Werbekunden wünschen sich oft Viralkampagnen

„Fast jeder unserer Kunden hat uns schon mal die Frage gestellt, wie er die Social Communities für die Kommunikation nutzen könnte“, berichtet Yasui. Viele Werbungtreibenden denken bei Social Communities und Videoportalen zunächst an virale Kampagnen. Verständlich, schließlich hat der Kunde oftmals einen TV-Spot bereits im Kasten. Da wäre doch eine Verlängerung in den Online- und Mobilkanal mit Chance auf virale Weitergabe ein praktischer Einsprungspunkt für den Kunden. „Da muss man immer wieder mit banalen Missverständnissen aufräumen und den Kunden erklären, dass man nicht einfach den TV-Spot in ein Videoportal hochladen kann, in der Hoffnung, dieser würde sich sofort verbreiten. Klassische TV-Spots haben in den seltensten Fällen virales Potenzial und können in den wenigsten Fällen aus sich heraus für eine virale Verbreitung sorgen. Die meisten Agenturen unterstützen dann eine Verbreitung, indem sie eine ‚Video des Tages‘-Buchung auf den Videoportalen vornehmen“, berichtet Yasui. Da es in den Communitys keine solche ‚Video des Tages‘-Platzierungen gibt, müssen sich die Agenturen etwas anderes einfallen lassen. „Dort würde man eher mit einer Aktion versuchen, virale Effekte zu erzielen. Doch muss man es hier es erst einmal schaffen, mit dem User in Kontakt zu treten, damit dieser den Spot oder andere Werbebotschaften auf seine Profilseite packt, um den Inhalt dann mit seinen Freunden teilen zu können. Das ist ja das eigentliche Problem: die Kontaktaufnahme mit dem Social Network User. Und eben dort gibt es noch kein allgemeingültiges Konzept“, meint Yasui.

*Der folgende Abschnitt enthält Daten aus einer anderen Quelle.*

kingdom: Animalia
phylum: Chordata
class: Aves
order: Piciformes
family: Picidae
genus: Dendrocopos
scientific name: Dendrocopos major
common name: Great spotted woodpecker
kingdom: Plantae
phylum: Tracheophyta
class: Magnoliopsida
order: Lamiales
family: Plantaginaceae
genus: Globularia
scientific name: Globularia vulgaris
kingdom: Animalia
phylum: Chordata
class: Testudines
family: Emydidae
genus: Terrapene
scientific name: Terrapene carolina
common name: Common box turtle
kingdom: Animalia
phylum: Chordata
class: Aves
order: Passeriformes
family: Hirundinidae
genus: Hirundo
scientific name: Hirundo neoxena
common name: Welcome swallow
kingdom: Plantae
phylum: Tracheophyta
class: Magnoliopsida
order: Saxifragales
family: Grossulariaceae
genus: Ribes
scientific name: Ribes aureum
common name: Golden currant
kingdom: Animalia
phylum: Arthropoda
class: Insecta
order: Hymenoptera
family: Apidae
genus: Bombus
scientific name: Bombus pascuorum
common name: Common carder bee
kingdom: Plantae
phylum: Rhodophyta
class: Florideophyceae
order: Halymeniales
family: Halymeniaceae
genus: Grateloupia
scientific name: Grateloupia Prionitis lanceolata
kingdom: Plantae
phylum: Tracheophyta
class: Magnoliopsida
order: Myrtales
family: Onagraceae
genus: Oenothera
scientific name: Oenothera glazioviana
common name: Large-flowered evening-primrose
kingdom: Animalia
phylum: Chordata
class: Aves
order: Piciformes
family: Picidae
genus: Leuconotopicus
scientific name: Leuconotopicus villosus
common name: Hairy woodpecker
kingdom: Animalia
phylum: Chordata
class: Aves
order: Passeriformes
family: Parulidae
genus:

Generell scheinen sich beim Thema Social Networks die Bereiche PR und Werbung stark anzunähern. „Es wird aber immer dann schwierig, wenn man glaubt, man könne die klassische Kommunikation in den Social Networks fortführen und eine Werbebotschaft in die Masse drücken. Man muss als Unternehmen unglaublich ehrlich zu sich und den Usern sein. Das ist für die meisten Kunden schon eine Hürde. Banale Botschaften wie aus dem TV helfen dort nicht weiter. Die Informationen müssen viel granularer ausgesteuert werden, es sind ja manchmal nur 20.000 oder gar nur 2.000 Menschen, die angesprochen werden können“, so Yasui. Bei pilot stehen die Social Networks zurzeit ganz oben auf der Agenda. Man trifft sich inzwischen regelmäßig, steckt die Köpfe zusammen und veranstaltet gemeinsam mit den Vermarktern der Social Networks Workshops, um eine Art Leitfaden für Kampagnen in den Social Networks zu entwickeln. Aber einen Masterplan fand man bei pilot noch nicht: „Am Ende kamen eher individuelle Konzepte dabei heraus. Im Kern funktioniert Werbung in den Social-Medien eher bei einem beliebten Produkt oder einer bekannten Marke. Bei eher generischen Produkten wird es schwierig, eine Mechanik zu finden, um daraus ein Gesprächsthema zu machen oder das Interesse der Community zu erhaschen. Ich glaube, dass nicht alle Marken gleichermaßen gut in Social Netzworks aufgehoben sind.“

Der Artikel erschien in ADZINE Print No. 5 / 2009.